━━━ Document text
Word games and quick-fire questions to round off a travel technology panel discussion are often more revealing than what has been said before.
Panelists have moved on from scripted sales messages and are a bit more relaxed knowing the spotlight will soon be off them.
An airline digital transformation panel at the recent CAPA Airline Leader Summit in the U.K. is a good example, when airline and technology representatives were asked to comment on what we might be talking about in five years time.
The good news is that it seems the conversation will have moved on from NDC, although not entirely.
Tamur Goudarzi Pour, senior vice president for channel management for the Lufthansa Group and chief commercial officer for Swiss Airlines, says in five years there will be a “kaleidoscope of various retailing stakeholders playing a part in the chain.”
“At the moment it’s a bit like Pac-Man with everybody trying to swallow somebody else, so there is going to be consolidation, and new players are coming. I think we will see some players becoming much bigger," he says.
"I just learned That Tripactions is approaching a $10 billion valuation; it didn’t have more than 15 people in 2017 so these are really changing times.”
New order
Goudarzi Pour adds that the industry will have caught up with “a lot of the deficiencies” highlighted in the pandemic from a customer perspective.
“I’m hopeful we will have some from of a new order system already in place in five years' time. That’s actually ambitious and I believe that’s the next big thing. I believe NDC penetration for the leading carriers will be very large but there will be a lot of carriers who won’t have much of NDC then, still so we also need to cater for those and to see what the format will be so they also participate in the modern distribution world.”
Picking up on order management and NDC, Bryan Porter, global head of sales for Accelya, says he wants to see the industry leading again when it comes to customer needs and expectations.
“I would see that powered by the adoption of new generation order management systems that really allow airlines to become retailers. Beyond that, in terms of NDC, we’re starting to see levels of maturity now in terms of adoption but the real test is actually seeing NDC becoming dominant in TMCs and corporates.”
Peter Atkinson, digital products officer at Manchester Airports Group, foresees improved access to airline products and services going forward as the industry moves away from silos.
“We’ll have consolidation of products and I think we’ll have single inventory pots and get to a place where we’ll have more channels and more accessibility to products, and collections of products, at the same time, than we’ve ever had before.”
Build or borrow
The final comments also served to sum up much of what had gone before in the discussion, with general consensus of the digital acceleration trend during the pandemic and its impact going forward.
David Gunnarsson, CEO of Dohop, believes some airlines used the pandemic to accelerate their own transformation.
“Maybe they had time to think about these things and could see it as an opportunity to build their business when COVID was behind us. You either build a network or you borrow it and we facilitate the borrow side.”
The build or borrow philosophy can likely be applied to other distribution technologies as well. Goudarzi Pour says that IATA has reinvigorated the ONE Order initiative but, reflecting on some of the past mistakes with NDC, it needs to be implemented with a common approach.
━━━━━━
* _Tasks to carry out_:
(A) Summarize the airline distribution article in two sentences.
(B) Do the following statements agree with the airline distribution article? Answer yes or no for each, quoting the words of the article that decide it.
(i) The panel took place at a summit in the U.K.
(ii) Goudarzi Pour expects nearly every carrier to have extensive NDC adoption in five years.
(iii) Gunnarsson says Dohop supports the build side of networks.
━━━ Excerpted records
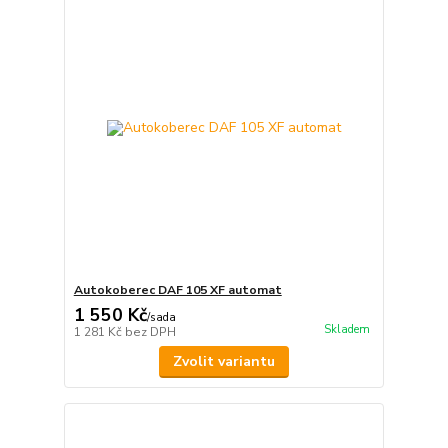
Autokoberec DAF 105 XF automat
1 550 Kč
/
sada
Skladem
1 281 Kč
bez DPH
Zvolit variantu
━━━━━━
━━━ Excerpted records
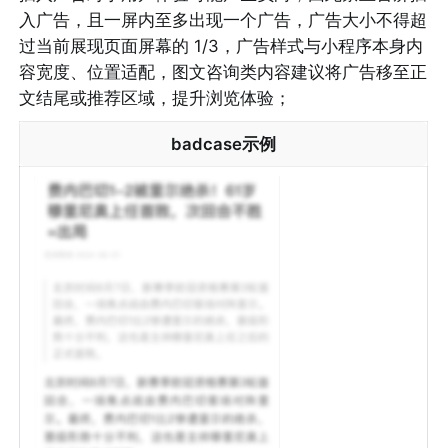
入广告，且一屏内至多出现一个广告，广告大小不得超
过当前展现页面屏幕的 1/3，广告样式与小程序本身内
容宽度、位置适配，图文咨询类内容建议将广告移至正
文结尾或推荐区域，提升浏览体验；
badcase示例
━━━━━━
━━━ Excerpted records
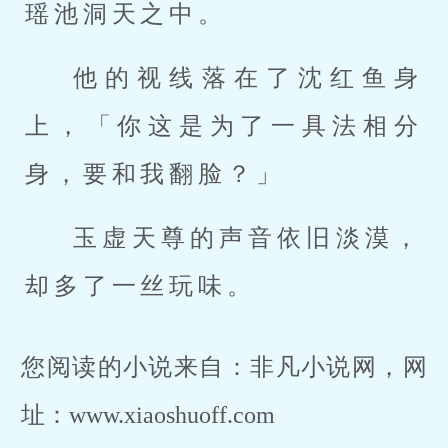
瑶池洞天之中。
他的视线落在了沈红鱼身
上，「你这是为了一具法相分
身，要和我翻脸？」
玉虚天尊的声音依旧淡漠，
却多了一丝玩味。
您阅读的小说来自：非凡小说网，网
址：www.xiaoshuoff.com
━━━━━━
* _Answers to the problems_:
(A) At a digital transformation panel at the CAPA Airline Leader Summit in the U.K., airline and technology representatives were asked what the industry might be talking about in five years, and the conversation seemed likely to have moved on from NDC, though not entirely. Panelists expected consolidation and new players, new order management systems that let airlines become retailers, more channels and access to products, and a common approach to IATA's reinvigorated ONE Order initiative.

(B)
(i) Yes: "at the recent CAPA Airline Leader Summit in the U.K."
(ii) No: "there will be a lot of carriers who won’t have much of NDC then"
(iii) No: "You either build a network or you borrow it and we facilitate the borrow side."